● Activity: The range runs from the line containing "Digital, Sport, Health, Luxury, Wine" to the last line of the entries. Copy that range exactly, omitting pictures.

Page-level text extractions
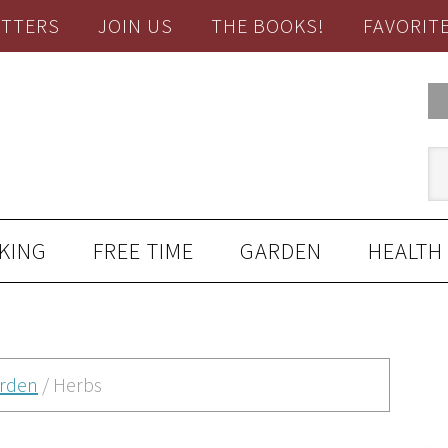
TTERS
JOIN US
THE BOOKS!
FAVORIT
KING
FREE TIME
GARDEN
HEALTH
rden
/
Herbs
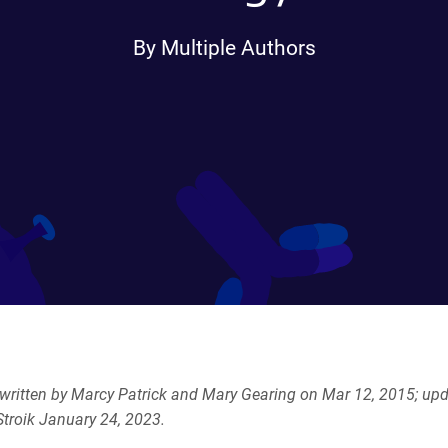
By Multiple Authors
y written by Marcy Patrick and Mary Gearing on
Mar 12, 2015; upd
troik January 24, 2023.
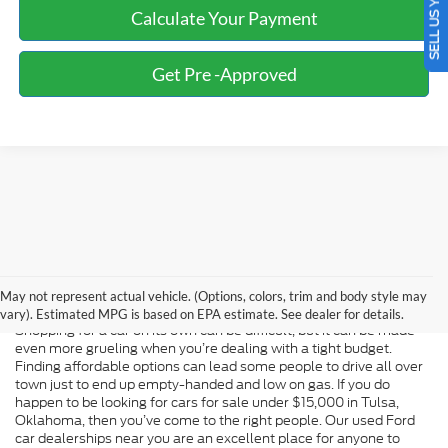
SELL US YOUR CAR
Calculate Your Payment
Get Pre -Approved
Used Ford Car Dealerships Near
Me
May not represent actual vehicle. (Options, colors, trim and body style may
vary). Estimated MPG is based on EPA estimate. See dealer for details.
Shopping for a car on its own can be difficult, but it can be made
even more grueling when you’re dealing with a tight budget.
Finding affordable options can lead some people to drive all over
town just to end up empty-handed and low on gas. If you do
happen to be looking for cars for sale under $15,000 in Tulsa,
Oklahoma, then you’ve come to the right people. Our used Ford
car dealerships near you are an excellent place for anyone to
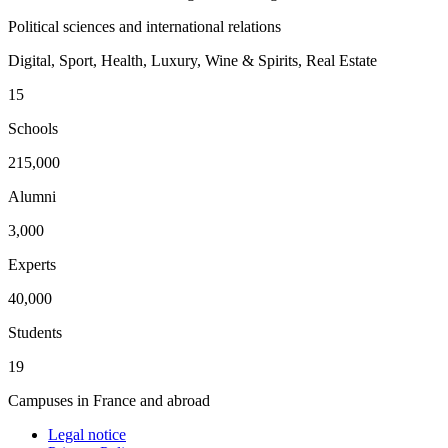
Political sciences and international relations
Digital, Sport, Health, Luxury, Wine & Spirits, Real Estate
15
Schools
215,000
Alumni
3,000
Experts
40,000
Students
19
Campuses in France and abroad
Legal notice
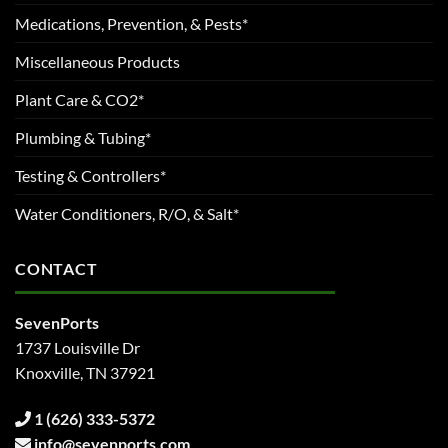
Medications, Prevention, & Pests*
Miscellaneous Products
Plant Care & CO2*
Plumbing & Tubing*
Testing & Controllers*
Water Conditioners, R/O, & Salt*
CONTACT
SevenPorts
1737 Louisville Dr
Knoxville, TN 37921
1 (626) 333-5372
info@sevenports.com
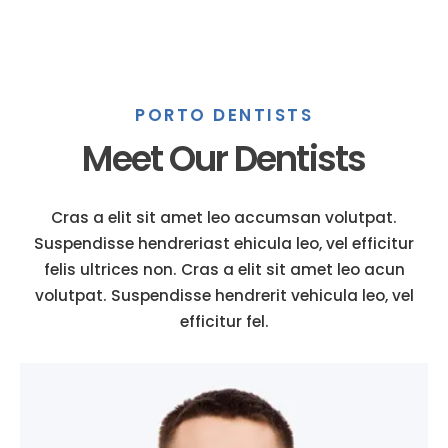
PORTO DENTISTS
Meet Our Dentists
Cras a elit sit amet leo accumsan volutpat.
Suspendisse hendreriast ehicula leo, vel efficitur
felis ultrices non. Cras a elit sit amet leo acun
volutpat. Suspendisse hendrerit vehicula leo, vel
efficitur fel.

● Reply to the task:
Digital, Sport, Health, Luxury, Wine & Spirits, Real Estate
15
Schools
215,000
Alumni
3,000
Experts
40,000
Students
19
Campuses in France and abroad
Legal notice
Medications, Prevention, & Pests*
Miscellaneous Products
Plant Care & CO2*
Plumbing & Tubing*
Testing & Controllers*
Water Conditioners, R/O, & Salt*
CONTACT
SevenPorts
1737 Louisville Dr
Knoxville, TN 37921
1 (626) 333-5372
info@sevenports.com
PORTO DENTISTS
Meet Our Dentists
Cras a elit sit amet leo accumsan volutpat.
Suspendisse hendreriast ehicula leo, vel efficitur
felis ultrices non. Cras a elit sit amet leo acun
volutpat. Suspendisse hendrerit vehicula leo, vel
efficitur fel.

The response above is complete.